I started praying God would move in Ben's heart to take J.T. out for the day. I tried to think of scriptures I could claim. I told God that I had raised Ben with the knowledge of service and He promised that if we raise our children up in the way they should go, it will not depart from them. I told God I knew He had a very special place in His heart for widows and orphans, and that J.T. could be considered an orphan, since his parents had both failed him. And whatever was done to the least of these, my brethren, it was being done for God. And I knew that Ben taking J.T. out for the day was something that lined up with His will and would bring Him good pleasure, so to please work in Ben's heart to make it so.
Ben was gone running errands when all of the ladies arrived to sew around 10:00 am. But before the day was done, Ben came back home, took J.T. out to the farm, gave him some boots to wear, and took him riding on the 4-wheelers in the mud. J.T. came back all muddy and happy.

This mama's heart was filled with pride and joy. I feel like it is more important for Ben to take a younger man under his wing for the day than to make an A on a test.
And God answered my demanding prayer. Amen.

Image: by David Blaikie No Muddy Boots In The Pub  https://c2.staticflickr.com/4/3239/2350180402_de44fca70c_z.jpg?zz=1 

Wednesday, February 8, 2017

Jesus Never Fails

I heard this song in the car on the way to work yesterday. Ahhhh.... Brought me to tears.  I love the fact that even when I may feel all yucky and unstable on the inside, my hope doesn't depend on my own perspective. Jesus Never Fails.

Sunday, February 5, 2017

The Dark Side

I've heard it said that in current society, social media portrays a skewed sense of reality.  People only post what they want you to think about themselves.
So tonight I'm posting the Dark Side. It has been a melancholy day and I'm ending it with a Chromebook in my lap and a glass of amaretto sour.
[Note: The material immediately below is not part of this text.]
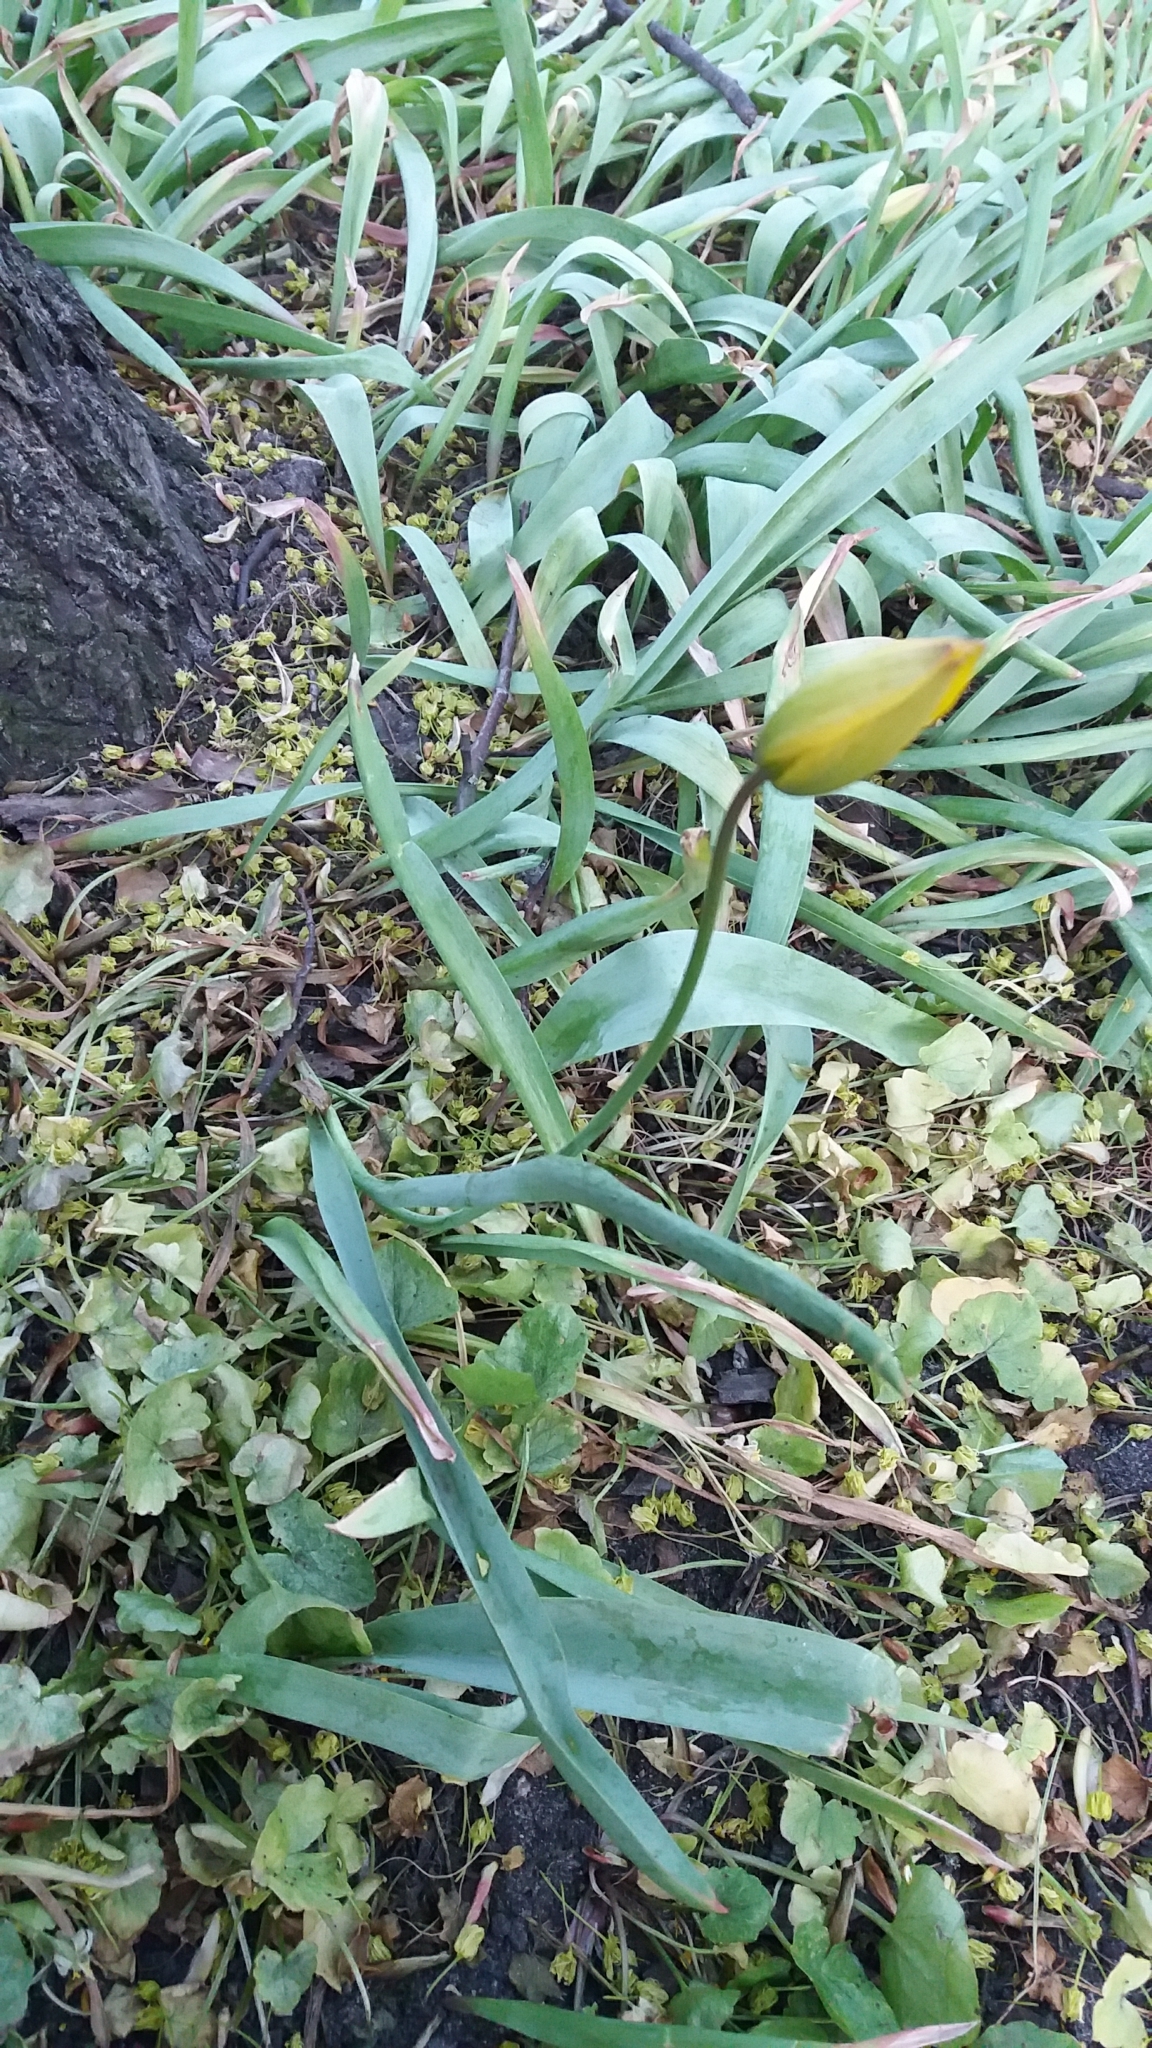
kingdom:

I don't typically drink alcohol, but am so wanting to have a good cry . . . perhaps it may help.

This morning was the Missions Fair at Shandon Baptist Church. I had a booth for the Ladies Sewing Project. This meant that I put out a display with quilts and a sewing machine and shared what we are dong with the pads.  I also spoke in a Sunday school class.

But it was also a day when Jim was leaving for Africa for 2 weeks. 

So I kissed him goodbye and headed to church. Ben would take him to the airport. As I was standing at my booth waiting for people to walk up, I checked fb and This Popped Up:

Mamamarge passed away 5 years ago. She was my biggest cheerleader in life.

My dog Fred has been sick for the last 6 months. This week Jim took him to the vet and then the specialist vet, and $1500 later, we find out he has bone marrow cancer. I've been cleaning up throw up for months. Last week I spent hours creating blankets made out of pee pee pads to put on all the couches and bed to protect the furniture.  I've been sick with a cold most of the past week, so I haven't done much of anything except sleep. My nose has been running, my head and stomach both hurt. I was mad at my husband for hurting my feelings most of the week. Finally forgave him yesterday. I've got guilt that I didn't help him more in his preparations to go to Africa. I've got resentment that I don't get to go this year. I always thought this would be the year I would get to go. And here it is. 2017 and I'm home typing while he is flying. I don't want to work at Blythewood anymore, but I don't want to stay home and not work, either.
I haven't written a Thank You note to my dad and stepmom for Christmas, yet.
And I'm drinking alcohol alone at home alone. I haven't turned on the Superbowl because I just don't care. I took a bubble bath.
I'm sad.
I wish I could cry.
Darned Prozac steals my tears.
And yet, I really do love God. I want to please Him.
But I'm not feeling like a very good Christian tonight.
I'm just wanting to sit here in the big chair and close my eyes, and ask God to wrap his big old hands around me and hold me tight.
It is my Dark Side. It is real.
But His hands are, too.
Hold me, Father. I need you tonight. Amen.